本文 |

調香師に続き処刑人
(BUSHOO!JAPAN(武将ジャパン)より引用させていただきます。)
~「ムッシュー・ド・パリ」のサンソン家4代目シャルル=アンリ・サンソン。
彼こそが人類史において2番目に多く処刑をこなしたとされ、心優しく慈愛に満ち、かつ強固な死刑執行・反対論者でした。
サンソンは国王と面識があり、その人柄に敬愛を感じていました。
フィクションの影響からか、無能で趣味にかまけた愚鈍な暗君とされることも多いルイ16世ですが、実際は勤勉かつ慈悲深さを備えた善良な王であり、革命前までは人気もありました。
彼が革命を止められなかったのは、ルイ14世と15世の浪費で財政破綻していたことが大きいでしょう。
国王をギロチンに送り込む側の理屈はこうでした。
「確かにルイ・カペー(ルイ16世の退位後の名)は悪い男じゃない。だが本来主権とは庶民にあるもので、王とはその主権を簒奪しているのだ。王政そのものを裁かねばならない」
処刑賛成派と反対派の意見は拮抗。しかし、僅差で賛成派が勝利し、国王処刑が決まったのです。
なにも国王を殺さなくてもよいのではないか……と思う市民は数多くいましたし、王党派と呼ばれる活動家たちは断固として処刑に反対でした。
処刑当日、血の気の失せた顔でサンソンは待ち続けました。
勇敢な王党派の活動家たちが、国王奪還に訪れることを。奇跡が起きて、国王が救われることを。
しかしそれは叶わぬ願いでした。
サンソンは王の首の上にギロチンの刃を落とし、血の付いた首を群衆の前に掲げました。このときサンソンは、誰にも見られないように、国王の血にハンカチを浸しました。
威厳に満ちた王妃マリーアントワネット。
心優しく、天使のように善良なルイ16世の妹・エリザベート王女。
大勢の貴族。
科学者。
革命の闘争に敗れ去った政治家。
「処刑されればあの世で夫に会える」と、おしゃれをして軽い足取りでギロチン台に上る政治家の未亡人。
不運なめぐりあわせで杜撰な裁判に巻き込まれ、死刑判決を受けた少女。

提供データ |
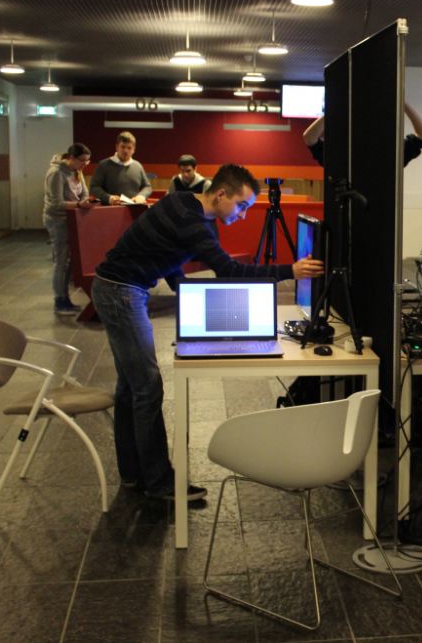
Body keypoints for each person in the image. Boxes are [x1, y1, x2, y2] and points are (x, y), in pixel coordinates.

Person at [91, 164, 324, 501]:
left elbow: (166, 252)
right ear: (220, 194)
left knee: (131, 388)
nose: (243, 215)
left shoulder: (182, 203)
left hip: (119, 288)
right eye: (241, 206)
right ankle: (159, 483)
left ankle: (132, 473)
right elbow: (230, 270)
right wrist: (291, 270)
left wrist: (187, 294)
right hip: (121, 292)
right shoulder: (195, 222)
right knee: (147, 388)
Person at [43, 143, 95, 314]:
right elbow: (56, 204)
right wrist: (79, 204)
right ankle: (60, 300)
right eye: (82, 161)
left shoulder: (77, 170)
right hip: (57, 220)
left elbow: (84, 192)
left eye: (87, 161)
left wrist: (85, 201)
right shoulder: (56, 173)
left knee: (70, 261)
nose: (85, 165)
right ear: (71, 158)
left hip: (73, 219)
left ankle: (66, 298)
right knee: (61, 261)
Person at [302, 102, 422, 167]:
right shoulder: (344, 152)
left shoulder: (388, 151)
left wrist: (402, 101)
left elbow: (309, 138)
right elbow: (309, 137)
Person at [89, 131, 152, 205]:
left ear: (134, 150)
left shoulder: (138, 166)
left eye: (129, 148)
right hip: (110, 209)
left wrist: (141, 196)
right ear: (117, 147)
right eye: (123, 147)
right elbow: (94, 187)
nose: (125, 150)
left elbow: (147, 187)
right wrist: (108, 198)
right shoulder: (103, 165)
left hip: (134, 209)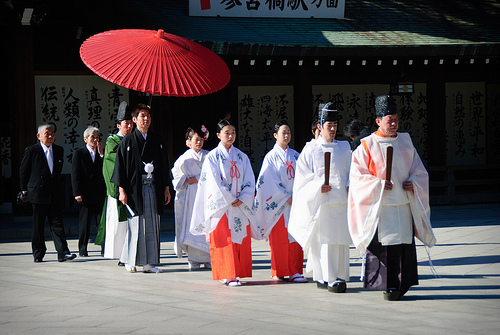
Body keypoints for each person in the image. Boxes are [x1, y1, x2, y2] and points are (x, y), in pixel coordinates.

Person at [348, 95, 436, 301]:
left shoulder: (405, 140)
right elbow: (357, 176)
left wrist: (413, 181)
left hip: (403, 203)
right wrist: (377, 184)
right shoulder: (367, 144)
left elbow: (419, 170)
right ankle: (388, 286)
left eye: (396, 118)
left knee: (403, 246)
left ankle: (401, 285)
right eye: (389, 119)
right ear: (378, 121)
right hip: (382, 206)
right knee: (386, 247)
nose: (394, 122)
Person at [288, 102, 352, 293]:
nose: (332, 129)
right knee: (325, 242)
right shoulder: (311, 149)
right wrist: (317, 186)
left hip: (341, 202)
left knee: (340, 242)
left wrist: (350, 186)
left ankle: (337, 276)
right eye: (328, 126)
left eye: (334, 126)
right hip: (322, 204)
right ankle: (328, 277)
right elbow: (301, 178)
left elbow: (351, 171)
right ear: (319, 126)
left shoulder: (344, 148)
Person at [190, 119, 256, 287]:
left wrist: (243, 197)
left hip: (239, 204)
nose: (231, 135)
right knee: (224, 239)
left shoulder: (242, 157)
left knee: (238, 238)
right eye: (227, 132)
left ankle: (237, 273)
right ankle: (226, 273)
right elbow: (212, 181)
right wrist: (229, 198)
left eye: (233, 132)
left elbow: (249, 179)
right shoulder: (212, 157)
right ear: (219, 135)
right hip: (222, 206)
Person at [111, 103, 172, 273]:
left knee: (152, 224)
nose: (146, 119)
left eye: (148, 116)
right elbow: (120, 167)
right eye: (142, 116)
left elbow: (164, 164)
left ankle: (149, 263)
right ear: (134, 119)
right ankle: (130, 260)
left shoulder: (157, 140)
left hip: (153, 186)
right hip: (134, 188)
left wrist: (166, 187)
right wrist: (121, 190)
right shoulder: (128, 141)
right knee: (135, 225)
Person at [254, 121, 307, 282]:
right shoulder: (270, 157)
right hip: (279, 206)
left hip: (295, 204)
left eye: (288, 132)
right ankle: (279, 270)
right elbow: (266, 181)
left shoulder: (297, 155)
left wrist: (297, 195)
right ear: (275, 135)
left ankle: (294, 271)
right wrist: (285, 197)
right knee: (280, 239)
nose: (286, 135)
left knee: (294, 238)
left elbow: (304, 177)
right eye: (283, 132)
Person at [19, 123, 77, 262]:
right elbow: (23, 171)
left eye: (52, 134)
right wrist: (23, 190)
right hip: (37, 194)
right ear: (39, 136)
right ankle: (38, 253)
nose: (50, 136)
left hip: (54, 193)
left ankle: (63, 252)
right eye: (47, 134)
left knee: (57, 224)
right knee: (38, 226)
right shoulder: (32, 150)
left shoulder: (58, 150)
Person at [94, 102, 133, 263]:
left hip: (132, 187)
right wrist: (119, 188)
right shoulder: (113, 141)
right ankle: (119, 254)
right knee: (118, 225)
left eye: (131, 122)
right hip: (119, 188)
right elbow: (111, 166)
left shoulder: (134, 139)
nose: (129, 126)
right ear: (118, 125)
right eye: (126, 123)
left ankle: (130, 252)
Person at [171, 125, 211, 270]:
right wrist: (186, 180)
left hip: (206, 194)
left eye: (201, 139)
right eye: (196, 139)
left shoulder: (209, 156)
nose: (199, 142)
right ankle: (193, 259)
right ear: (189, 141)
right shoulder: (185, 158)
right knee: (192, 223)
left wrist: (199, 177)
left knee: (206, 223)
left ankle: (208, 258)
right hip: (191, 196)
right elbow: (176, 173)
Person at [71, 126, 106, 257]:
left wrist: (102, 155)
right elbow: (75, 175)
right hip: (85, 194)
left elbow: (105, 170)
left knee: (101, 223)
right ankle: (83, 249)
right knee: (84, 223)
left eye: (97, 137)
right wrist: (76, 193)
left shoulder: (102, 153)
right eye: (93, 137)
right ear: (85, 139)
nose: (96, 139)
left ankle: (104, 248)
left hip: (99, 193)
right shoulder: (79, 153)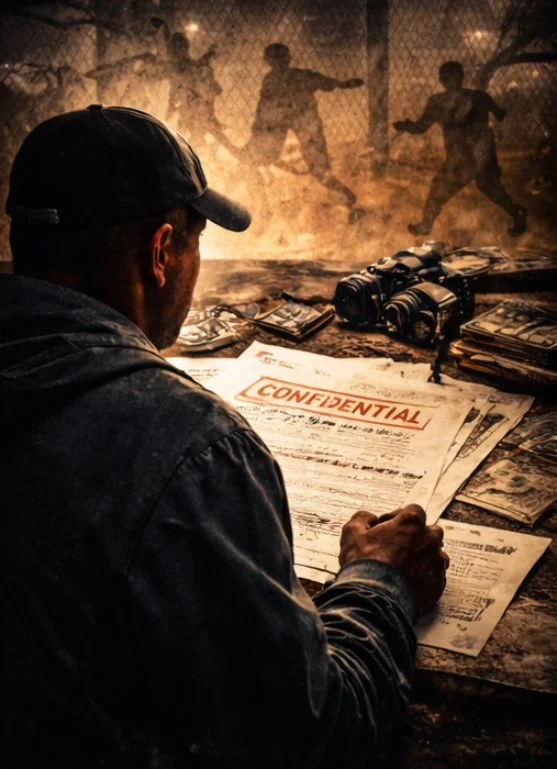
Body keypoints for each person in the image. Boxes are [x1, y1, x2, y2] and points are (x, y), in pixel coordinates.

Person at [1, 104, 448, 768]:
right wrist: (379, 580)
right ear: (160, 253)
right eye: (195, 238)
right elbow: (318, 739)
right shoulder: (190, 450)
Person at [394, 60, 527, 237]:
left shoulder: (447, 101)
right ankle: (516, 214)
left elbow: (420, 128)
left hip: (471, 156)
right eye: (447, 78)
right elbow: (500, 114)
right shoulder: (473, 98)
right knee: (474, 187)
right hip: (470, 156)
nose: (450, 82)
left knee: (469, 188)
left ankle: (426, 224)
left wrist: (406, 126)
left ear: (453, 79)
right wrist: (407, 126)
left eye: (451, 78)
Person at [245, 42, 365, 222]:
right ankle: (345, 198)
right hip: (295, 123)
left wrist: (259, 129)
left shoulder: (280, 79)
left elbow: (263, 109)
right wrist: (342, 84)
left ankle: (346, 199)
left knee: (262, 160)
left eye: (279, 58)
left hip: (295, 122)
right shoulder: (295, 77)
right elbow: (325, 82)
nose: (279, 62)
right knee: (317, 168)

情報の活用 |
A. サンソンについての本文で、国王の処刑のあとサンソンが誰にも見られないように国王の血に浸したものは何か。
B. サンソンについての本文を、最後の文の後から書き続けてください。

解答 |
A. ハンカチ。

B.
……と、その数、実に2700人ほどにのぼったのです
サンソンはストレスのあまり、耳鳴りや幻覚、手の震えに悩まされました。
何百人も斬首し続けるため、助手の確保やギロチンのメンテナンスにも金がかかり、家計も火の車です。それでも先祖代々のつとめをサンソンはこなさねばなりませんでした。
およそ2700名を処刑した4代目サンソンがようやく引退できたのは、恐怖政治が終わりを迎えた1794年の翌年、1795年のことでした。
4代目サンソンは人間味にあふれ、心優しい人でした。
革命と恐怖政治の時代、死刑執行を決めた政治家は憎まれ、彼ら自身もまたほとんどが処刑されることになりました。
しかし、サンソン自身の死を望む声はまったくあがりませんでした。
むしろ遺族たちは、死の直前まで死刑囚に優しく接し、希望をかなえてあげたサンソンに感謝の念を示すほど。
サンソンはルイ16世の血のついたハンカチを家に持ち帰り、僧と修道女に頼みこみ、国王のためにミサも行っています。
当時はカトリック信仰すら否定されていた時代です。しかも処刑した王のミサです。
発覚すれば死の危険があるにも関わらず、カトリック信仰がナポレオンによって認められるまで、10年ほどにわたりサンソンは秘密のミサを続けました。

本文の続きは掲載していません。